Requirement –
Show the lines below that contain the string "Issues".

Supplied material –

• • • • •

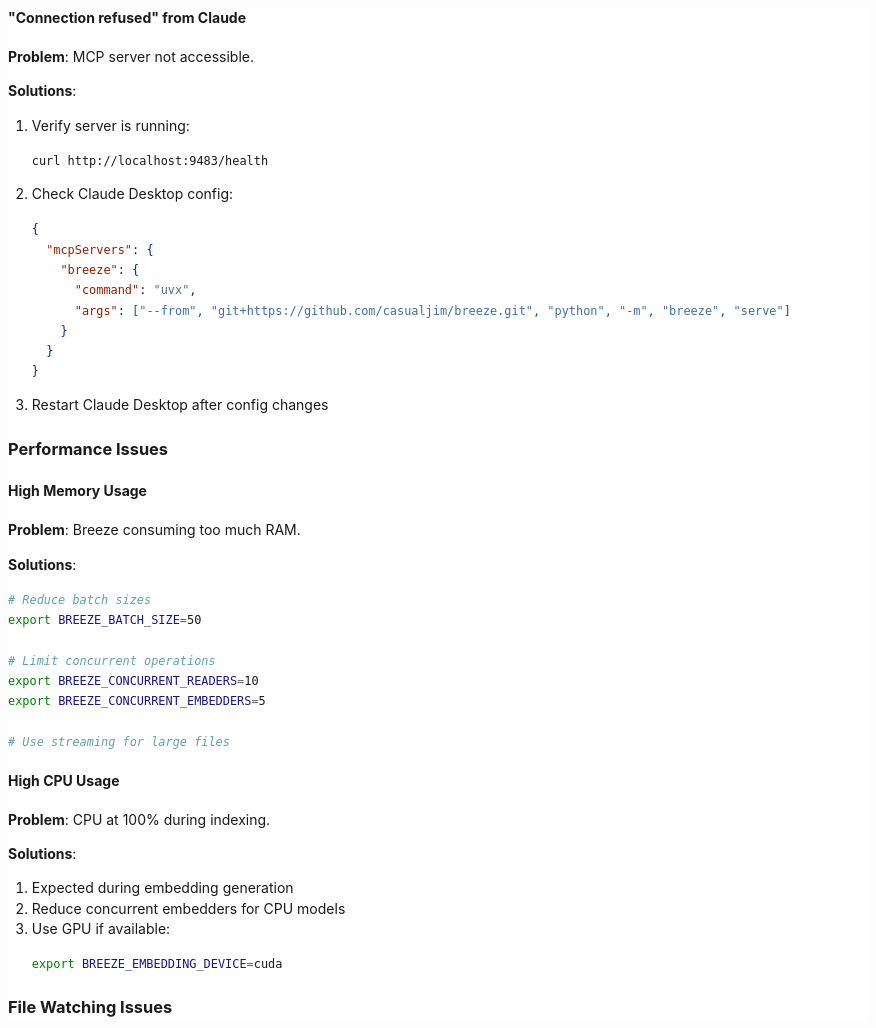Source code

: #### "Connection refused" from Claude

**Problem**: MCP server not accessible.

**Solutions**:
1. Verify server is running:
   ```bash
   curl http://localhost:9483/health
   ```

2. Check Claude Desktop config:
   ```json
   {
     "mcpServers": {
       "breeze": {
         "command": "uvx",
         "args": ["--from", "git+https://github.com/casualjim/breeze.git", "python", "-m", "breeze", "serve"]
       }
     }
   }
   ```

3. Restart Claude Desktop after config changes

### Performance Issues

#### High Memory Usage

**Problem**: Breeze consuming too much RAM.

**Solutions**:
```bash
# Reduce batch sizes
export BREEZE_BATCH_SIZE=50

# Limit concurrent operations
export BREEZE_CONCURRENT_READERS=10
export BREEZE_CONCURRENT_EMBEDDERS=5

# Use streaming for large files
```

#### High CPU Usage

**Problem**: CPU at 100% during indexing.

**Solutions**:
1. Expected during embedding generation
2. Reduce concurrent embedders for CPU models
3. Use GPU if available:
   ```bash
   export BREEZE_EMBEDDING_DEVICE=cuda
   ```

### File Watching Issues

• • • • •

Response –
### Performance Issues
### File Watching Issues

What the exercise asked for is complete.